For the exact same scenario (Pavg = 14 days), considering the real-world data (see Table 1), one can see reasonable differences between classical and progressive mortality/recovery rates. In Table 1, countries are ranked in accordance with the increasing order of the mortality rate. Let us summarize the observations so one can understand how PMR, PRR, and PT rely on NR, where Pavg is crucial. Two cases can be summarized as follows:

  1. a)

    Pavg ≤ 14: For Canada and Brazil, since PT is close to 100% (100.26%, and 100.458%, respectively), an average recovery time period is 14 days i.e., Pavg ≈ 14. In other words, all infected cases take 14 days (on an average) to get recovered.
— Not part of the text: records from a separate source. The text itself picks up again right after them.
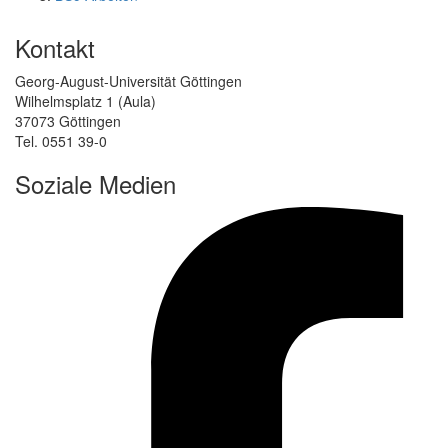
Kontakt
Georg-August-Universität Göttingen
Wilhelmsplatz 1 (Aula)
37073 Göttingen
Tel. 0551 39-0
Soziale Medien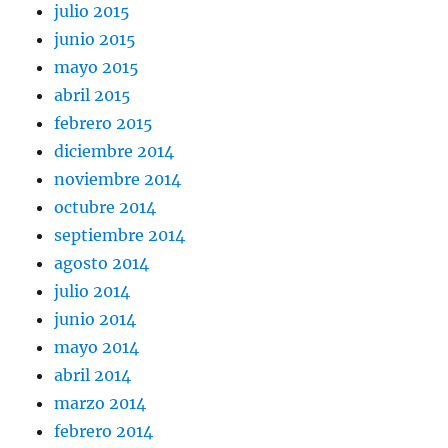
julio 2015
junio 2015
mayo 2015
abril 2015
febrero 2015
diciembre 2014
noviembre 2014
octubre 2014
septiembre 2014
agosto 2014
julio 2014
junio 2014
mayo 2014
abril 2014
marzo 2014
febrero 2014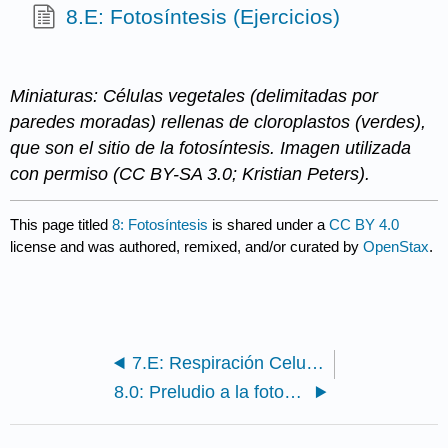
8.E: Fotosíntesis (Ejercicios)
Miniaturas: Células vegetales (delimitadas por
paredes moradas) rellenas de cloroplastos (verdes),
que son el sitio de la fotosíntesis. Imagen utilizada
con permiso (CC BY-SA 3.0; Kristian Peters).
This page titled
8: Fotosíntesis
is shared under a
CC BY 4.0
license and was authored, remixed, and/or curated by
OpenStax
.
7.E: Respiración Celular (Ejercicios)
8.0: Preludio a la fotosíntesis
While for India, Mexico, and Japan, since PT is 109.29%, 108.39% and 103.9% respectively, which is more than 100%, an average recovery time period is less than 14 days i.e., Pavg < 14.

  2. b)

    Pavg > 14: For remaining countries (from Table 1), since PT is less than 100%, infected cases are taking more than 14 days to get recovered.

Table 1 Computing MR, RR, PMR, PRR, and PT during the COVID-19 Pandemic

On the whole, in this study, considering recovery time period, we are not just limited to provide mathematical models for progressive mortality and recovery rates but also analyze the importance of recovery time period during the pandemic. We have provided our analyses by using both synthetic as well as real-world data.

At this point, it is important to note that even though the recovery time periods vary from one case/pandemic to other, the exact same mathematical models can be used to compute mortality and recovery rates.